China's diplomacy always keeps pace with the times, Lu noted. The West is not adapted to the current style of China's diplomacy as they were used to China not responding to their attacks in the past. The situation has changed. But what China is doing is just to respond to attacks from the other side, attacks from Westerners, he stressed in the interview.

When asked whether China is seeking revenge for being aggressive in some aspects, Lu noted what China is seeking is the great rejuvenation of the Chinese nation, instead of seeking revenge, after seeing a historical regression and being ravaged by Western powers in the past 200 years. 

"China never wanted to rule the world. I must make it clear to you that China only wants to develop with the rest of the world," Lu said.

In the interview, Lu also talked about issues such as China's fight against the COVID-19, Huawei, Xinjiang and human rights, and he refuted false statements on these issues.

Uygur people in China are leading a happy life and have been well treated, Lu said, refuting rumors about the so-called detention camps and forced labor camps targeting Uygur Muslims in Xinjiang.

Since the end of 2016, the Xinjiang Uygur Autonomous Region government has taken counter-terrorism measures, and set up vocational training centers to de-radicalize people eroded by terrorism and extremist ideas, Lu explained, noting these institutions are not "detention camps," but training centers similar to educational institutions.

Lu explained that China has complete transparency on Xinjiang, and has invited more than 1,000 people from 100 countries to Xinjiang, including overseas reporters.

Lu also said in the interview that China has always respected human rights, and didn't try to modify human rights issues in international institutions ̶  namely, lowering the priority of human rights issues.
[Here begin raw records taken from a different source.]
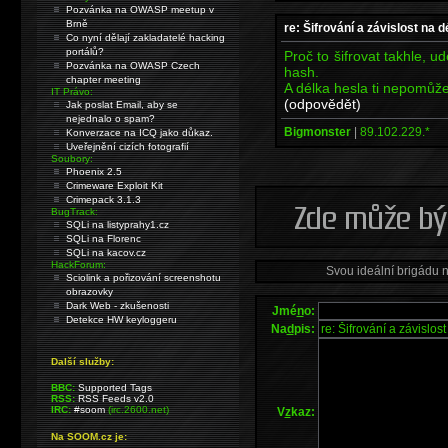
Pozvánka na OWASP meetup v
Brně
re: Šifrování a závislost na 
Co nyní dělají zakladatelé hacking
portálů?
Proč to šifrovat takhle, u
Pozvánka na OWASP Czech
hash.
chapter meeting
A délka hesla ti nepomůž
IT Právo:
(odpovědět)
Jak poslat Email, aby se
nejednalo o spam?
Bigmonster
|
89.102.229.*
Konverzace na ICQ jako důkaz.
Uveřejnění cizích fotografií
Soubory:
Phoenix 2.5
Crimeware Exploit Kit
Crimepack 3.1.3
BugTrack:
SQLi na listyprahy1.cz
SQLi na Florenc
SQLi na kacov.cz
HackForum:
Svou ideální brigádu 
Sciolink a pořizování screenshotu
obrazovky
Dark Web - zkušenosti
Jmé
n
o:
Detekce HW keyloggeru
Na
d
pis:
Další služby:
BBC:
Supported Tags
RSS:
RSS Feeds v2.0
IRC:
#soom
(irc.2600.net)
V
z
kaz:
Na SOOM.cz je:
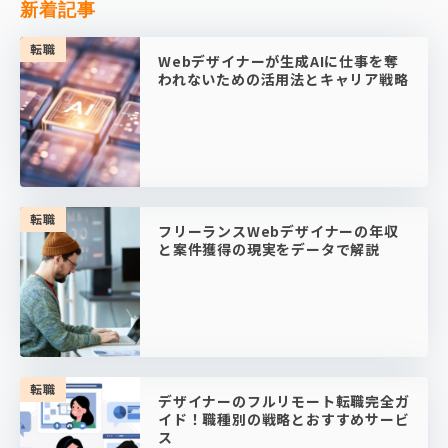
新着記事
転職
Webデザイナーが生成AIに仕事を奪
われないための活用法とキャリア戦略
転職
フリーランスWebデザイナーの年収
と案件獲得の現実をデータで解説
転職
デザイナーのフルリモート転職完全ガ
イド！職種別の戦略とおすすめサービ
ス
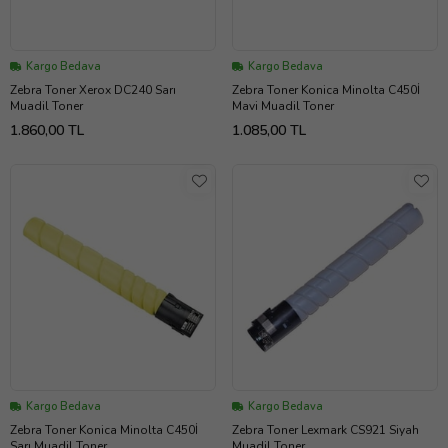
Kargo Bedava
Kargo Bedava
Zebra Toner Xerox DC240 Sarı
Zebra Toner Konica Minolta C450İ
Muadil Toner
Mavi Muadil Toner
1.860,00 TL
1.085,00 TL
Kargo Bedava
Kargo Bedava
Zebra Toner Konica Minolta C450İ
Zebra Toner Lexmark CS921 Siyah
Sarı Muadil Toner
Muadil Toner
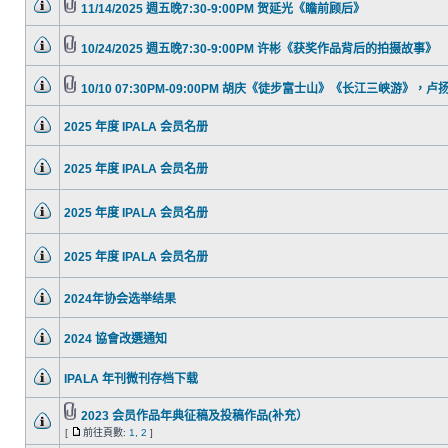
11/14/2025 週五晚7:30-9:00PM 贺延光《瞻前顾后》
10/24/2025 週五晚7:30-9:00PM 许彬《获奖作品背后的拍摄故事》
10/10 07:30PM-09:00PM 胡庆《徒步富士山》《长江三峡游》，
2025 年度 IPALA 会员名册
2025 年度 IPALA 会员名册
2025 年度 IPALA 会员名册
2025 年度 IPALA 会员名册
2024年协会选举结果
2024 協會改選通知
IPALA 年刊微刊存档下载
2023 会员作品年典征稿及投稿作品(补充）
[
前往頁數:
1
,
2
]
From the perspective of achieving the goals of the Communist Party of China, human rights are a priority issue, but China's view of human rights is probably different from that of the West, Lu explained.

In China's human rights view, people's right to life, right to development and right to gaining happiness are the first human rights to be guaranteed, which should be the same for people in the whole world, Lu noted.